▸ Problem set
1) For the breach of probation excerpt below, decide whether each statement agrees with it: (a) In R. v. Forward, the Kienapple principle was found to bar a conviction for breach of probation; (b) R. v. Morrison was decided in the Nova Scotia County Court; (c) Ruby on Sentencing gives wilful disobedience of a probation order as the essence of the s. 666 offence. Answer yes or no for each and quote the deciding words.
2) Please carry the breach of probation excerpt below further, starting right after its final sentence.

Pace, J.A. in R. v. Forward (1983), 58 N.S.R. (2d) 343 remarked at p. 343:

"The principle which precludes multiple convictions for the same cause or matter as enunciated in R. v. Kienapple (1974), 1 N.R. 322; 15 C.C.C. (2d) 524, is not a bar to a conviction on a charge of breach of probation contrary to s. 666(1) of the Code notwithstanding the appellant has already been convicted of the offence which it is alleged constituted the breach of probation.  See: R. v. Pinkerton (1979), 46 C.C.C. (2d) 284."

 

Haliburton, J.C.C. (as he then was) in R. v. Morrison (1988), 88 N.S.R. (2d) 56 (N.S. Co. Ct.) reached a similar conclusion.  He wrote at p. 59:

"(18)  The two sections quoted above (645(4) and 666(4) appear to make it clear that there was a legislative intent that a breach of probation should carry with it liability to a sentence which is additional and consecutive to any sentence imposed for the incident which gives rise to the breach and is, at the same time, the subject of another charge.  This appears to be consistent with an observation in Ruby on Sentencing (2nd Ed.), page 252:


'The essence of the offence set out in s. 666 of the Criminal Code is wilful disobedience of a probation order, and accordingly the plea of autrefois convict will not lie...'

 

(19)  It is consistent as well in R. v. Pinkerton (1977), 37 C.C.C. (2d) 538 (B.C.C.C.), where it was held that:

 

'Res judicata does not bar a conviction for breach of probation based on a conviction for assault for which the accused was sentenced as the two do not embrace the "same cause or matter".'

 

It seems clear that if the Oakes precedent (R. v. Oakes (1977), 37 C.C.C. (2d) 84 (Ont. C.A.) is followed, then a sentence could not be imposed on a charge under section 664(4) consecutive to any sentence being served which was imposed upon the accused after the sentence to probation which was the subject of the breach. Thus, if the Crown in the case before me had proceeded under 664(4), any sentence would necessarily have been concurrent to the sentence on a charge which arose after the original probation order was imposed.  Those considerations, however, do not apply on this charge under 666(1).  While it is true that the charge arises from the same incident which has already led to the conviction for theft, the character of the charge is entirely different.  As noted in Ruby on Sentencing, it raises the issue of wilful disobedience of a probation order and as argued by Crown counsel in this case, it involves the protection of 'different interests' than did the theft charge.  To find otherwise would be to permit a probationer to flaunt the authority of the court with impunity.  A probation order which had been imposed upon the accused in lieu of punishment in order to promote his own rehabilitation would, in that case, simply serve as a vehicle to bring the authority of the court into disrepute and derision."

▸ Data supplied

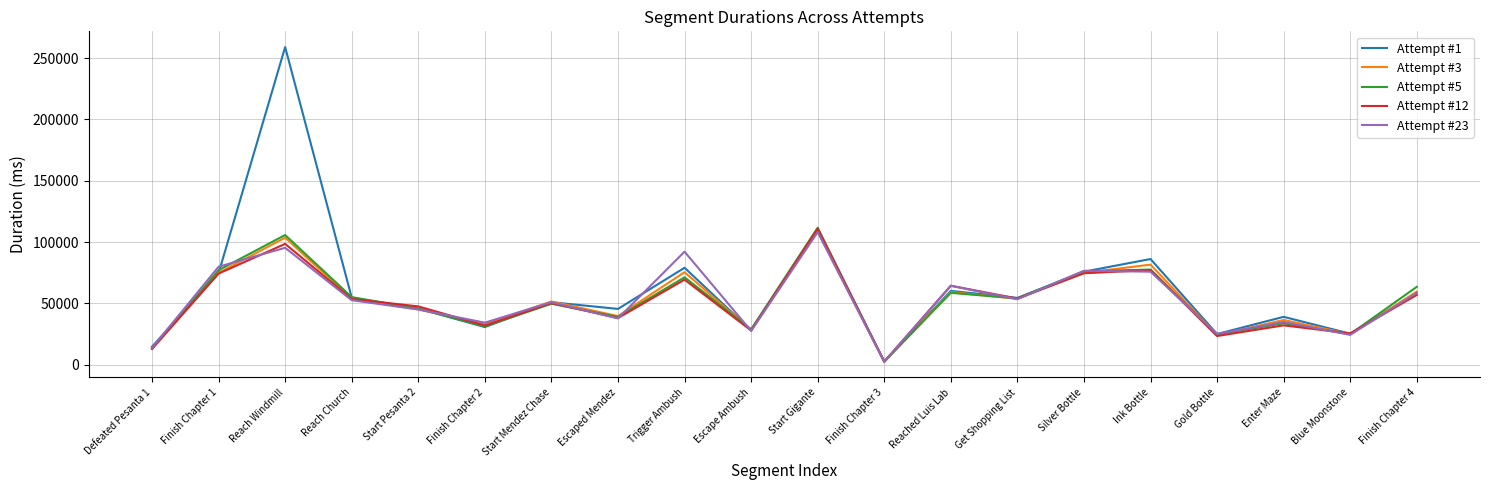

What is the difference between the second highest and minimum values in the Attempt #23 series?

92872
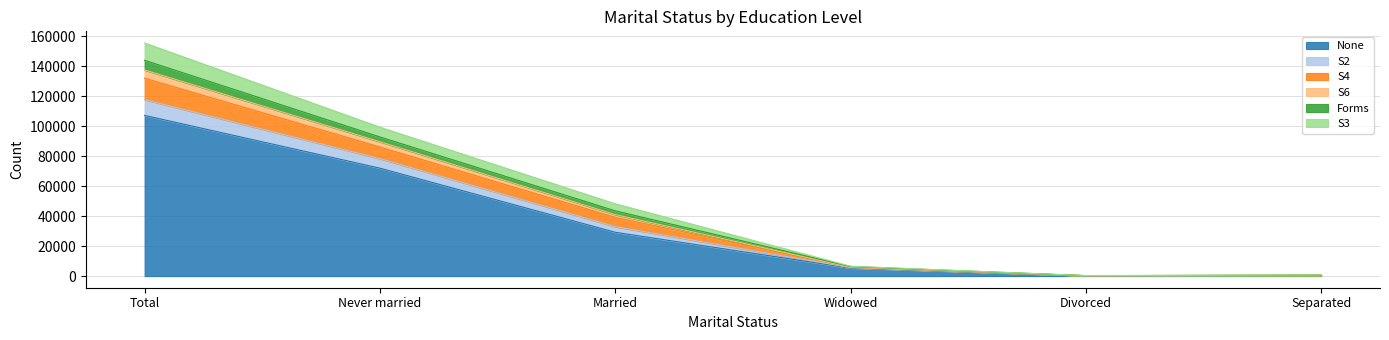

How many lines are shown in the chart?

6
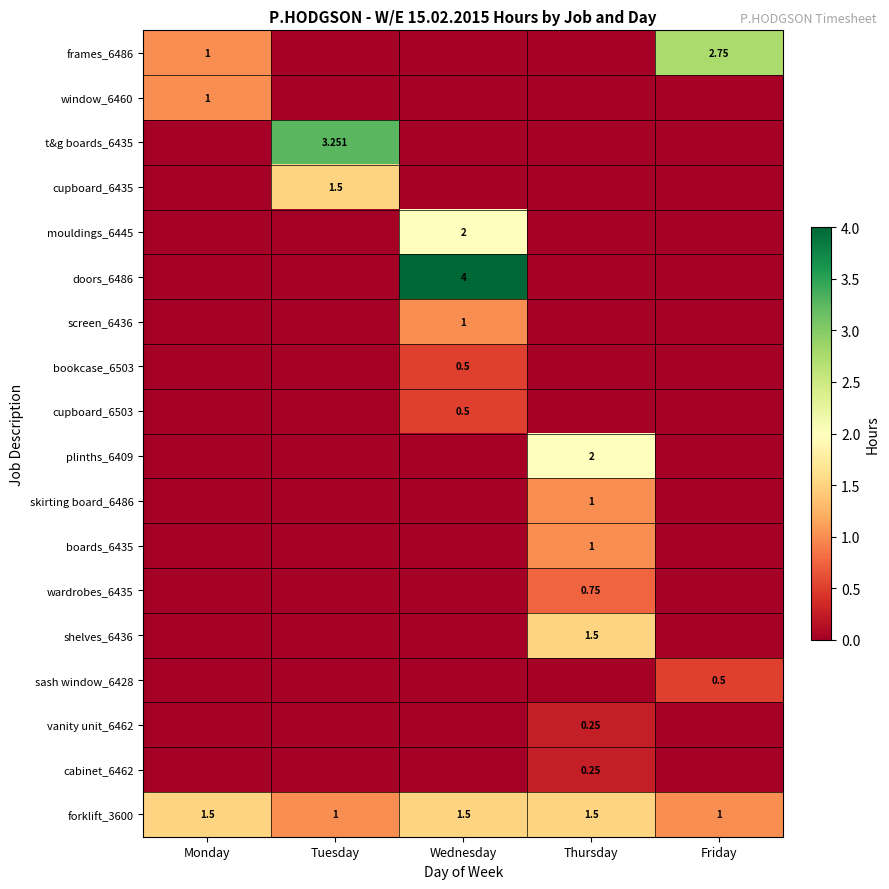

True or false: window_6460 has a value of 0.0 at Wednesday.

True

▸ Responses by task
1)
(a) No: "is not a bar to a conviction on a charge of breach of probation contrary to s. 666(1) of the Code"
(b) Yes: "R. v. Morrison (1988), 88 N.S.R. (2d) 56 (N.S. Co. Ct.)"
(c) Yes: "The essence of the offence set out in s. 666 of the Criminal Code is wilful disobedience of a probation order"

2)
 


In R. v. Prince, [1986] 2 S.C.R. 480 Chief Justice Dickson, due to conflicting views as to the nature and scope of the principle of res judicata articulated by Laskin, J. in Kienapple suggested "...that the time may be ripe for a review of the jurisprudence in this area" (p. 487).  Commenting upon  Kienapple at p. 488 he said:

"In describing the rationale underlying his conclusion Laskin J. referred to a principle that there ought not to be multiple convictions for the same 'delict', 'matter' or 'cause'.  At page 750, he explained:

 

'The relevant inquiry so far as res judicata is concerned is whether the same cause or matter (rather than the same offence) is comprehended by two or more offences.

 

(Emphasis added.)

 

And at p. 751:

 

'If there is a verdict of guilty on the first count and the same or substantially the same elements make up the offence charged in a second count, the situation invites application of a rule against multiple convictions:...'

 

(Emphasis added.)

 

The majority judgment at p. 753, however, recognized that Parliament could create two separate offences out of the same matter and could mandate multiple convictions if it made clear its intentions in this regard."

 

Considering the factual nexus between the charges at p. 491 he wrote:


"It is elementary that Kienapple does not prohibit a multiplicity of convictions, each in respect of a different factual incident.  Offenders have always been exposed to criminal liability for each occasion on which they have transgressed the law, and Kienapple does not purport to alter this perfectly sound principle.  It is therefore a sine qua non for the operation of the rule against multiple convictions that the offences arise from the same transaction.

 

The degree of factual identify between the charges that is required to sustain the application of the rule is exemplified by the decision of this Court in Coté v. The Queen, [1975] 1 S.C.R. 303, which involved two offences normally capable of supporting the rule against multiple convictions:  see Hewson v. The Queen, [1979] 2 S.C.R. 82, at p. 97.  In Coté, the accused had been found in possession of property two years after his conviction for a robbery in respect of the same property.  The accused had been sentenced for the robbery offence, imprisoned and released from prison when the police found him in possession of the stolen property. Evidently the accused had hidden the fruits of his robbery before he served his jail sentence.  It was argued that possession by the original thief was merely a continuation of the act of theft.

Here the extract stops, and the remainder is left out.